[Stored records]
= = =

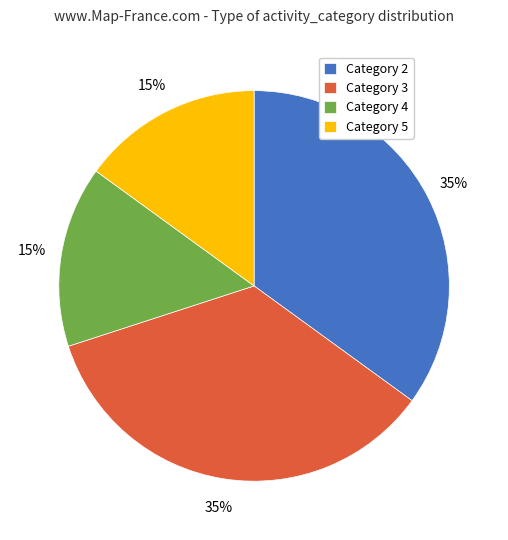

To the nearest percent, what is the combined percentage of Category 5 and Category 3?

50%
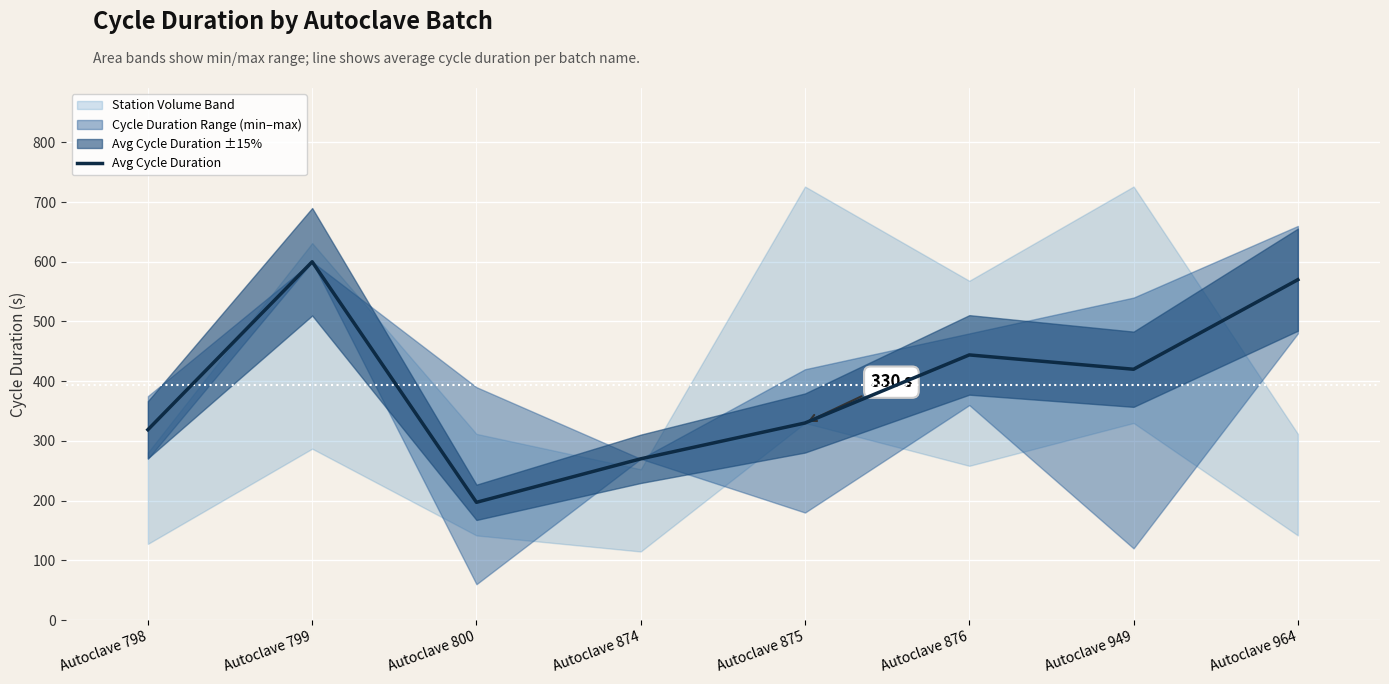

What is the difference between the values at Autoclave 874 and Autoclave 875?

60.0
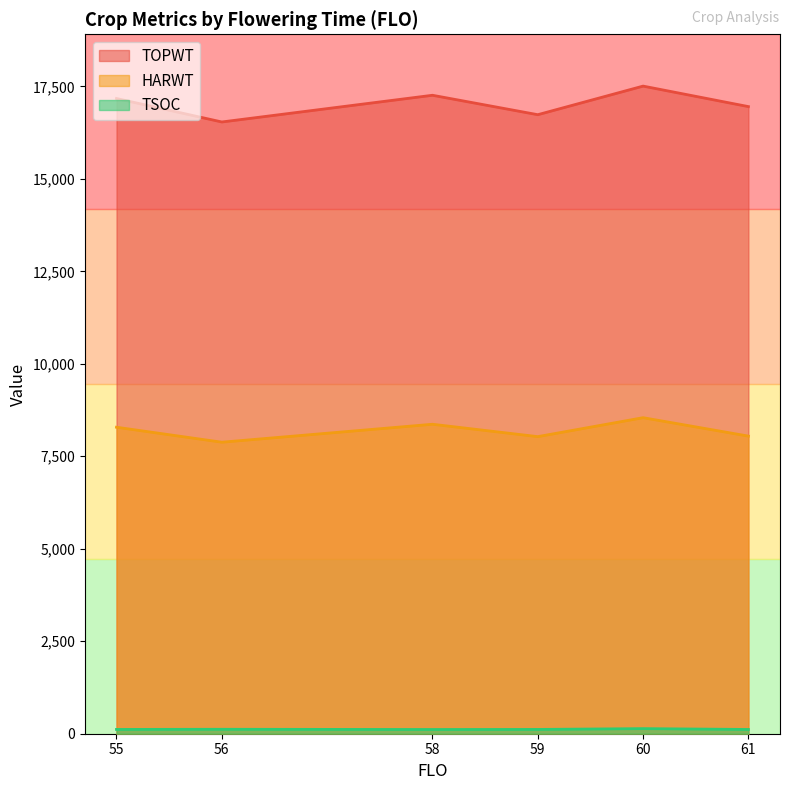

Which category has the highest value in the TOPWT series?

60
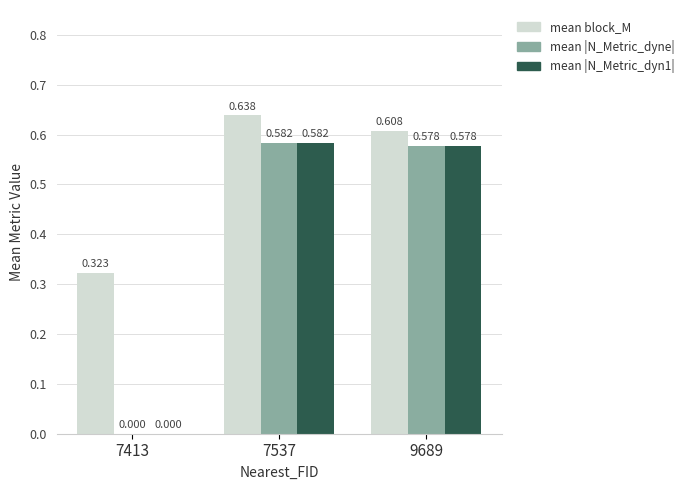

How many groups of bars are there?

3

= = =

#### TASK:
Reproduce all of the entries above word for word, leaving out the pictures.

#### OUTPUT BELOW:
To the nearest percent, what is the combined percentage of Category 5 and Category 3?

50%

What is the difference between the values at Autoclave 874 and Autoclave 875?

60.0

Which category has the highest value in the TOPWT series?

60

How many groups of bars are there?

3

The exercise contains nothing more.